**Compito scritto a:**
Secondo il brano su Osvaldo, quante squadre ha cambiato dal 2006 a oggi?

**Brano dell'esercizio:**
Andrea Schianchi, La Gazzetta dello Sport 31/7/2014, 31 luglio 2014
OSVALDO, IL CATTIVO RAGAZZO CHE HA CAMBIATO 9 SQUADRE IN 8 ANNI
La parola «tranquillità» non fa parte del suo vocabolario. Nove squadre in otto anni, dal 2006 a oggi; quattro figli da tre donne diverse; liti, risse, polemiche, gomitate in faccia agli avversari, cartellini gialli e rossi, squalifiche e punizioni esemplari. Diciamo che Pablo Daniel Osvaldo, finora, non si è fatto (e non ci ha fatto) mancare nulla. Dove c’è lui, c’è vita. Nel senso che non si corre il rischio della noia, e qualcosa da fare si trova sempre: lo applaudi perché lo hai visto esibirsi in una rovesciata da urlo o lo insulti perché ha combinato una sciocchezza delle sue. Non c’è niente di scontato ogni volta che mette piede in campo, e anche questo è uno specchio del carattere.

**Compito scritto b:**
Per favore, riporta in forma di tabella Markdown le righe dei record nel tratto dalla riga che contiene "カローラフィルダーに！！" fino a quella che contiene "Cookieの使用を中止することができます。", entrambe comprese, tralasciando le righe vuote. Usa due colonne, Numero e Riga del record.

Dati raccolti

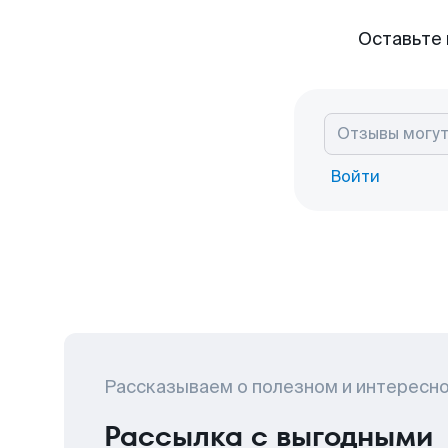
Оставьте 
Войти
Рассказываем о полезном и интересн
Рассылка с выгодными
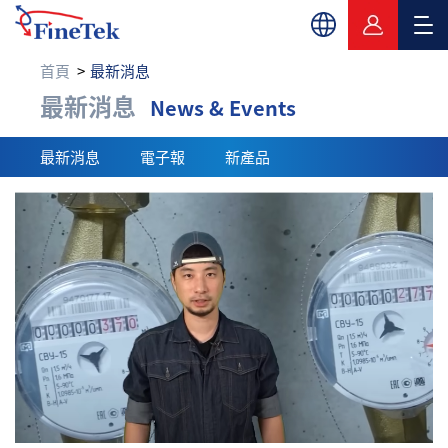
首頁
最新消息
最新消息
最新消息
News & Events
最新消息
電子報
新產品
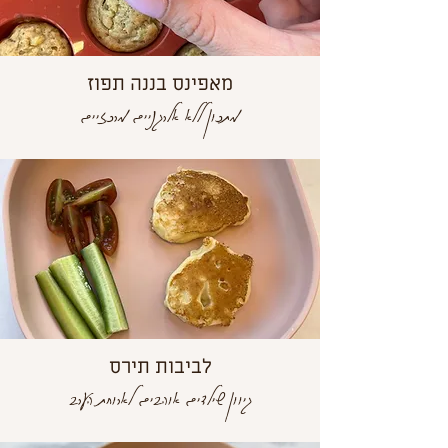
מאפינס בננה תפוז
מתכון ללא אלרגניים מרכזיים
לביבות תירס
גיוון שילדים אוהבים לארוחת הערב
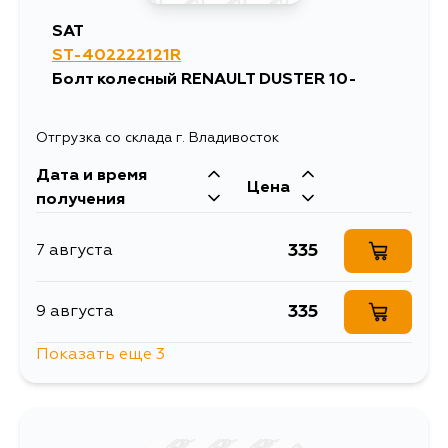
SAT
ST-402222121R
Болт колесный RENAULT DUSTER 10-
Отгрузка со склада г. Владивосток
Дата и время
Цена
получения
335
7 августа
335
9 августа
Показать еще 3
1313
10 августа
335
16 августа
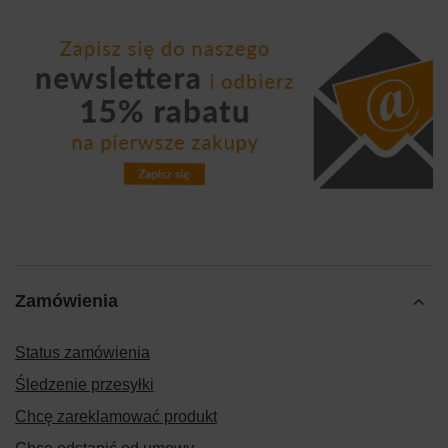
Zamówienia
Status zamówienia
Śledzenie przesyłki
Chcę zareklamować produkt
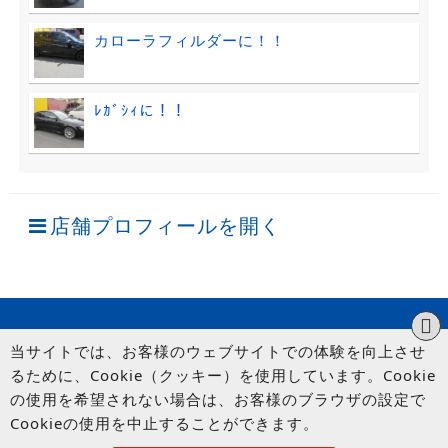
カローラフィルダーに！！
ﾚｶﾞｼｨに！！
店舗プロフィールを開く
当サイトでは、お客様のウェブサイトでの体験を向上させ
るために、Cookie（クッキー）を使用しています。Cookie
の使用を希望されない場合は、お客様のブラウザの設定で
Cookieの使用を中止することができます。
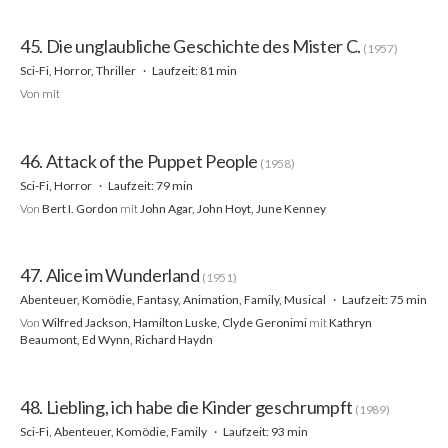
45. Die unglaubliche Geschichte des Mister C.
(1957)
Sci-Fi, Horror, Thriller
Laufzeit: 81 min
Von
mit
46. Attack of the Puppet People
(1958)
Sci-Fi, Horror
Laufzeit: 79 min
Von
Bert I. Gordon
mit
John Agar, John Hoyt, June Kenney
47. Alice im Wunderland
(1951)
Abenteuer, Komödie, Fantasy, Animation, Family, Musical
Laufzeit: 75 min
Von
Wilfred Jackson, Hamilton Luske, Clyde Geronimi
mit
Kathryn
Beaumont, Ed Wynn, Richard Haydn
48. Liebling, ich habe die Kinder geschrumpft
(1989)
Sci-Fi, Abenteuer, Komödie, Family
Laufzeit: 93 min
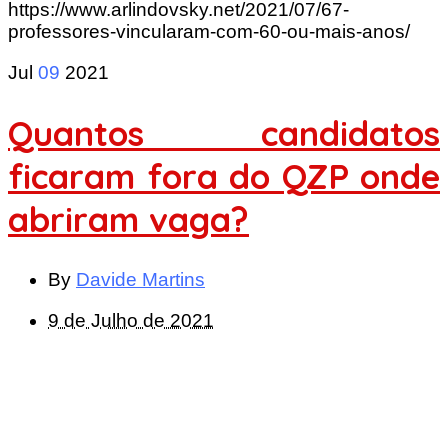
https://www.arlindovsky.net/2021/07/67-
professores-vincularam-com-60-ou-mais-anos/
Jul
09
2021
Quantos candidatos
ficaram fora do QZP onde
abriram vaga?
By
Davide Martins
9 de Julho de 2021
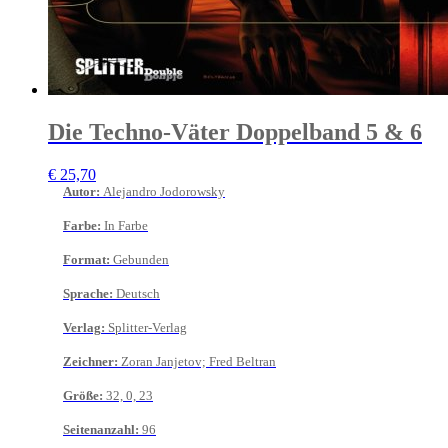
Die Techno-Väter Doppelband 5 & 6
€
25,70
Autor
:
Alejandro Jodorowsky
Farbe
:
In Farbe
Format
:
Gebunden
Sprache
:
Deutsch
Verlag
:
Splitter-Verlag
Zeichner
:
Zoran Janjetov; Fred Beltran
Größe
:
32, 0, 23
Seitenanzahl
:
96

**Risposta a:**
Nove squadre in otto anni.

**Risposta b:**
| Numero | Riga del record |
|---|---|
| 1 | カローラフィルダーに！！ |
| 2 | ﾚｶﾞｼｨに！！ |
| 3 | 店舗プロフィールを開く |
| 4 | 当サイトでは、お客様のウェブサイトでの体験を向上させ |
| 5 | るために、Cookie（クッキー）を使用しています。Cookie |
| 6 | の使用を希望されない場合は、お客様のブラウザの設定で |
| 7 | Cookieの使用を中止することができます。 |